Australian strikes at Chevron are causing concern in the LNG market.
Australian Chevron Strikes Disrupt LNG Market
Potential disruptions to the LNG market
Chevron employees have called rotating strikes at gas production sites in Australia, threatening to disrupt up to 5% of global liquefied natural gas (LNG) supplies. This announcement caused concern on the gas markets, leading to higher prices.
The Offshore Alliance, which represents a large workforce, warned that the strike could cost Chevron billions. The unions plan to intensify strikes in the coming weeks, with continuous interruptions, bans and limitations.
Chevron said it would take steps to maintain safe and reliable operations in the event of any disruption to the facilities. However, the situation remains tense, with disagreements on key points between management and employees.
LNG supply concerns
Although Europe has replenished its gas stocks following the disruption caused by the war in Ukraine, the market remains concerned about the situation. Strong demand in Asia also adds to supply uncertainty.

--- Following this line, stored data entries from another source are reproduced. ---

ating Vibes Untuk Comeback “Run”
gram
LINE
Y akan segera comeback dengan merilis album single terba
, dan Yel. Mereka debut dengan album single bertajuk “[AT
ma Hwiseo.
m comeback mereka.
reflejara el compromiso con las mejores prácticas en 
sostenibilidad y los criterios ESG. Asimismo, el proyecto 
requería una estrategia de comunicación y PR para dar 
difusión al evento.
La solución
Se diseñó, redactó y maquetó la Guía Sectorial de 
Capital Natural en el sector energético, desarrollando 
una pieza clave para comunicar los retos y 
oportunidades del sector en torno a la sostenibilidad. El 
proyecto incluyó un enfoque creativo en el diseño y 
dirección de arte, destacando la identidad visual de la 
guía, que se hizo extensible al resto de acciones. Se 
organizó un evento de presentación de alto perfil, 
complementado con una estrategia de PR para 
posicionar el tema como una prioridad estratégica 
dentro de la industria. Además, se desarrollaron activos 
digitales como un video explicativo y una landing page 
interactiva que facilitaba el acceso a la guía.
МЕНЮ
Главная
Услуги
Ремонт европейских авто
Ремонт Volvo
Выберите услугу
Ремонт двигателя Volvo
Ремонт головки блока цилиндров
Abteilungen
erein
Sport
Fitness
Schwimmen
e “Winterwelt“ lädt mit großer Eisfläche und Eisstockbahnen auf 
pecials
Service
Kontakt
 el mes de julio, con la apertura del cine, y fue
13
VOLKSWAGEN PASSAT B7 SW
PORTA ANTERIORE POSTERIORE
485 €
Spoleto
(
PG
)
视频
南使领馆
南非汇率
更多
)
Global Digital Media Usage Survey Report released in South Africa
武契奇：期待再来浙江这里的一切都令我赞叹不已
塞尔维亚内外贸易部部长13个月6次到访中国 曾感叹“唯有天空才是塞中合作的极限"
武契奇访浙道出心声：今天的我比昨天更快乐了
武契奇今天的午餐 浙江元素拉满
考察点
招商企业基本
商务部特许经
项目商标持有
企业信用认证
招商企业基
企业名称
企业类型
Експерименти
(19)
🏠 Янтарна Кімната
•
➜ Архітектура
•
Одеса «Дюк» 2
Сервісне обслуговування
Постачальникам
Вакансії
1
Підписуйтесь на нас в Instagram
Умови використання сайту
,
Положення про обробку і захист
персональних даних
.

Last year, a strike on Shell’s Prelude gas vessel in Australia lasted 76 days, resulting in an estimated $650 million in lost revenue. Strikes at Chevron could have a similar impact on the LNG industry.
Chevron is one of Western Australia’s leading natural gas producers, with a production capacity of over 15 million tonnes of natural gas every year. The company is particularly proud of the Gorgon gas plant, one of the world’s largest LNG projects.
Why does it matter?
Strikes at Chevron in Australia are causing concern in the global LNG market, with potential repercussions on supply and prices. The situation serves as a reminder of the importance of stability in the natural gas industry, and highlights the challenges facing producers and workers alike.